Relevant:
commit e0affd782303c36cd73841538e531ceaf4a17b59
Author: Zefram <zefram@fysh.org>
Date: Thu Feb 6 20:46:57 2014 +0000
suppress any CORE::GLOBAL::require override
If require() is overridden, in a way that wraps the core's require(),
it is likely that error messages from the core require(), such as those
describing a module not being found, will incorporate the filename and
line number of the location where the override calls the core require(),
rather than the location of the normal require() call that got overridden.
As use_package_optimistically() looks at that part of the error message
to make its recognition more specific, an override is likely to break its
heuristic, making it perceive a real error rather than a missing module.
To avoid this, use "CORE::require" instead of just "require", suppressing
any override. This means that the module-not-found error message will
refer to Module/Runtime.pm even if there is an override.
There is some downside from suppressing overrides: they might be
doing something useful. The specific case of the overrides from
Lexical::SealRequireHints is not a problem, because Module::Runtime
incorporates the fix that L:SRH would provide via an override.

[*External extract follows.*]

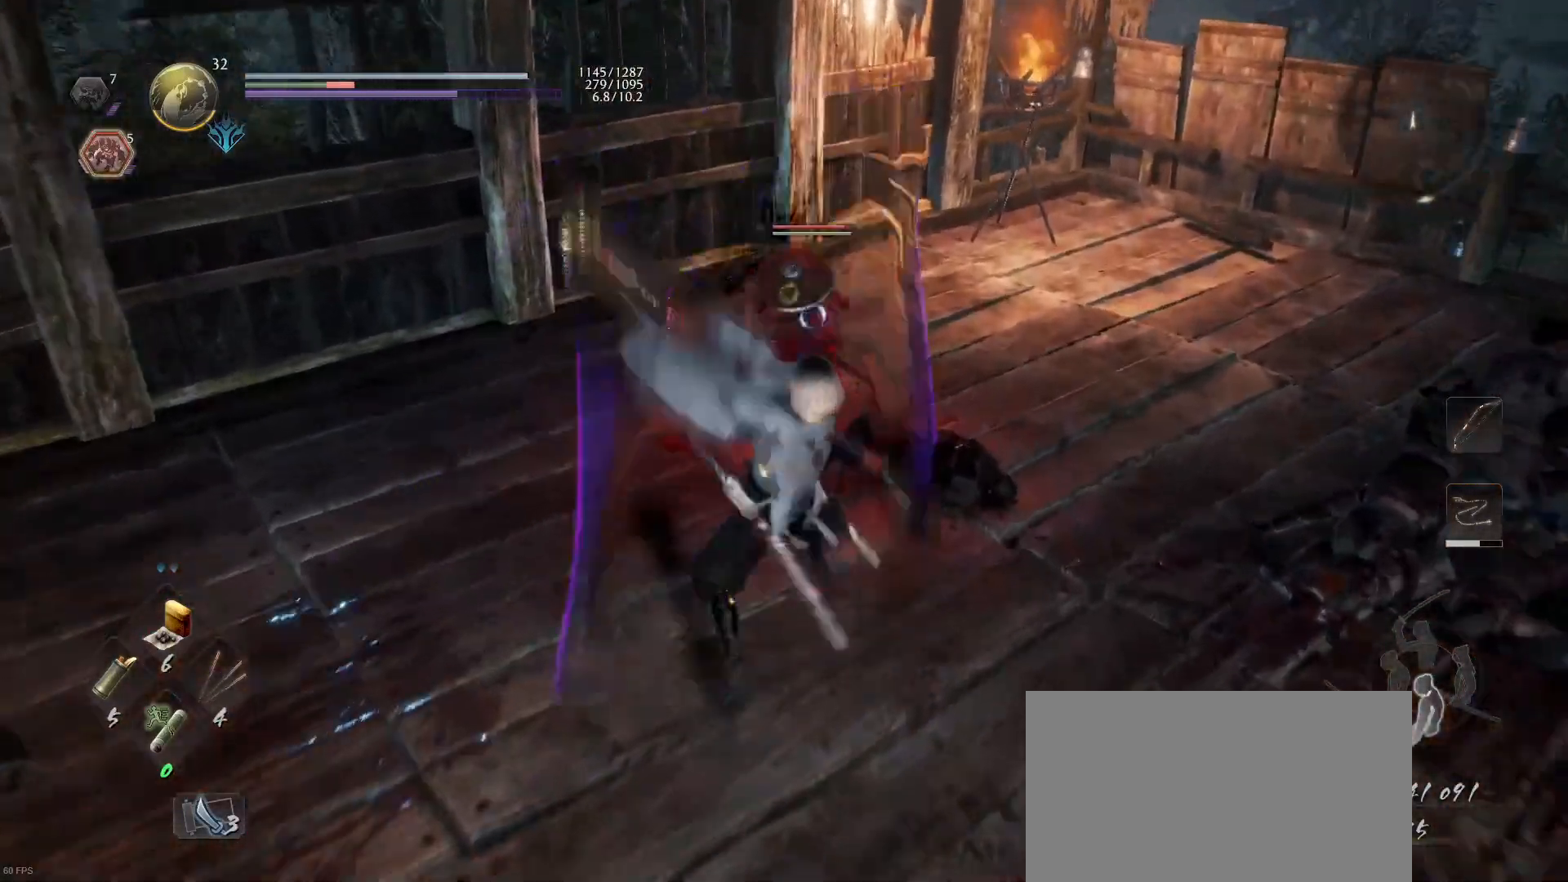
{"buttons": ["TRIANGLE"], "left_stick": "center", "right_stick": "center", "events": [[367, "left_stick", "down-right"], [500, "left_stick", "center"]]}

On the
perl versions where M:R's workaround can't operate, L:SRH's pure Perl
version can't operate either. L:SRH's XS implementation, which does work
on those perl versions, applies to "CORE::require" just as to "require",
and doesn't affect error locations.
On perl versions prior to 5.8.9, "CORE::require" doesn't actually
suppress overrides. On those versions, the incompatibility of
use_package_optimistically() with CORE::GLOBAL::require remains. As it
seems unfixable, it is left for the time being as a known problem.